RBI governor Shaktikanta Das said on Friday during the MPC review meet that the risk weights for individual housing loans were rationalised in October 2020 by linking them only with loan to value (LTV) ratios for all new housing loans sanctioned up to March 31, 2022.
Recognising the importance of the housing sector and its multiplier effects, it has been decided to extend the applicability of these guidelines till March 31, 2023. This will facilitate higher credit flow for individual housing loans.

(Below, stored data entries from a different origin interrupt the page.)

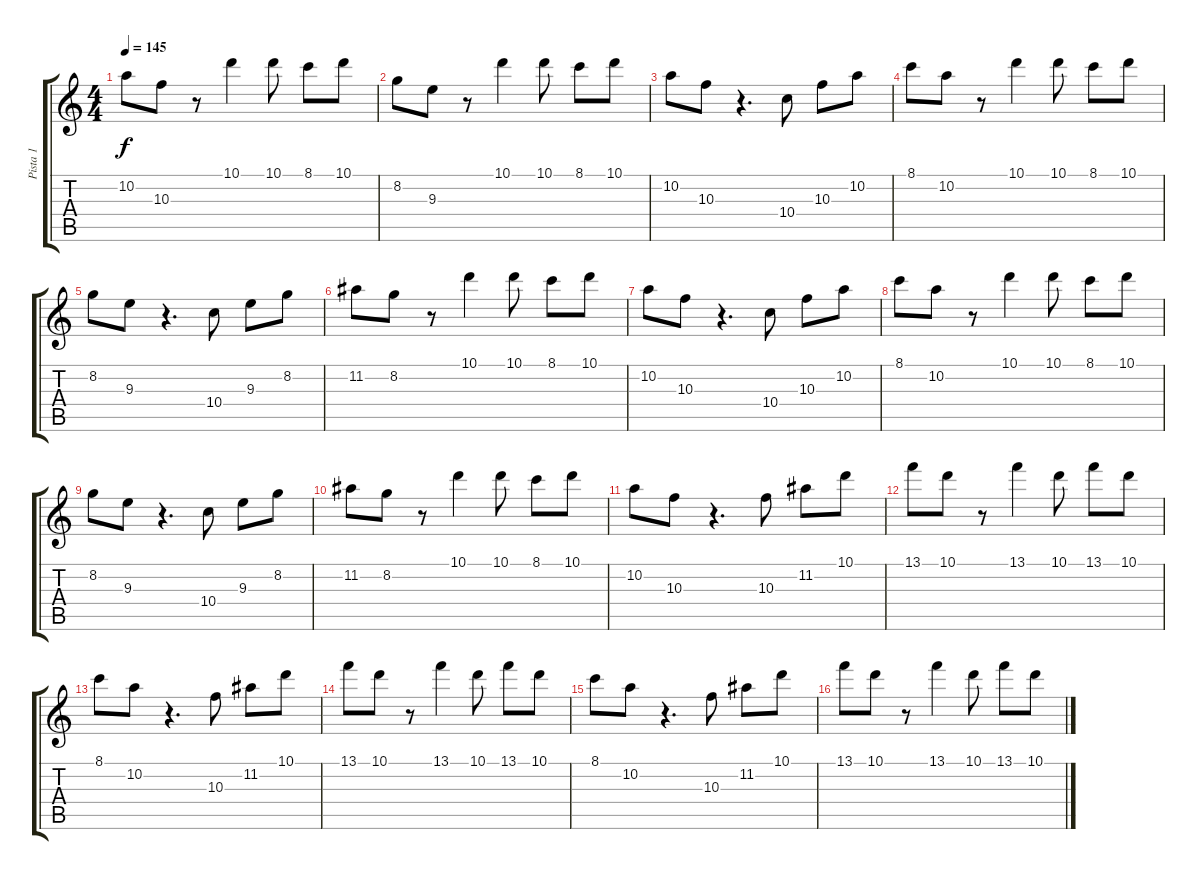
\track ("Pista 1" "Pista 1") {instrument electricguitarclean}
\staff {score tabs}
\tuning (E4 B3 G3 D3 A2 E2) {hide}
\ts (4 4)
\tempo 145
\clef g2
\ks c
10.2.8{dy f} 10.3.8 r.8 10.1.4 10.1.8 8.1.8 10.1.8 |
8.2.8 9.3.8 r.8 10.1.4 10.1.8 8.1.8 10.1.8 |
10.2.8 10.3.8 r.4{d} 10.4.8 10.3.8 10.2.8 |
8.1.8 10.2.8 r.8 10.1.4 10.1.8 8.1.8 10.1.8 |
8.2.8 9.3.8 r.4{d} 10.4.8 9.3.8 8.2.8 |
11.2.8 8.2.8 r.8 10.1.4 10.1.8 8.1.8 10.1.8 |
10.2.8 10.3.8 r.4{d} 10.4.8 10.3.8 10.2.8 |
8.1.8 10.2.8 r.8 10.1.4 10.1.8 8.1.8 10.1.8 |
8.2.8 9.3.8 r.4{d} 10.4.8 9.3.8 8.2.8 |
11.2.8 8.2.8 r.8 10.1.4 10.1.8 8.1.8 10.1.8 |
10.2.8 10.3.8 r.4{d} 10.3.8 11.2.8 10.1.8 |
13.1.8 10.1.8 r.8 13.1.4 10.1.8 13.1.8 10.1.8 |
8.1.8 10.2.8 r.4{d} 10.3.8 11.2.8 10.1.8 |
13.1.8 10.1.8 r.8 13.1.4 10.1.8 13.1.8 10.1.8 |
8.1.8 10.2.8 r.4{d} 10.3.8 11.2.8 10.1.8 |
13.1.8 10.1.8 r.8 13.1.4 10.1.8 13.1.8 10.1.8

With a view to enabling banks to better manage their investment portfolio during 2022-23, RBI has decided to enhance the present limit under Held to Maturity (HTM) category from 22% to 23% of NDTL till March 31, 2023. RBI has decided to allow banks to include eligible SLR securities acquired between April 1, 2022, and March 31, 2023, under this enhanced limit.
The HTM limits will be restored from 23%to 19.5% in a phased manner starting from the quarter ending June 30, 2023.
A discussion paper on ‘Climate Risk and Sustainable Finance’ will be published shortly for feedback.
“Despite the sharp jump in crude oil and other commodity prices, we expect the 8% current account deficit to remain at sustainable levels which can be financed with normal capital flows. Our foreign exchange reserves stand at $606.5 billion as on April 1, 2022. The RBI remains committed to maintaining orderly conditions in the domestic financial markets,” Das said.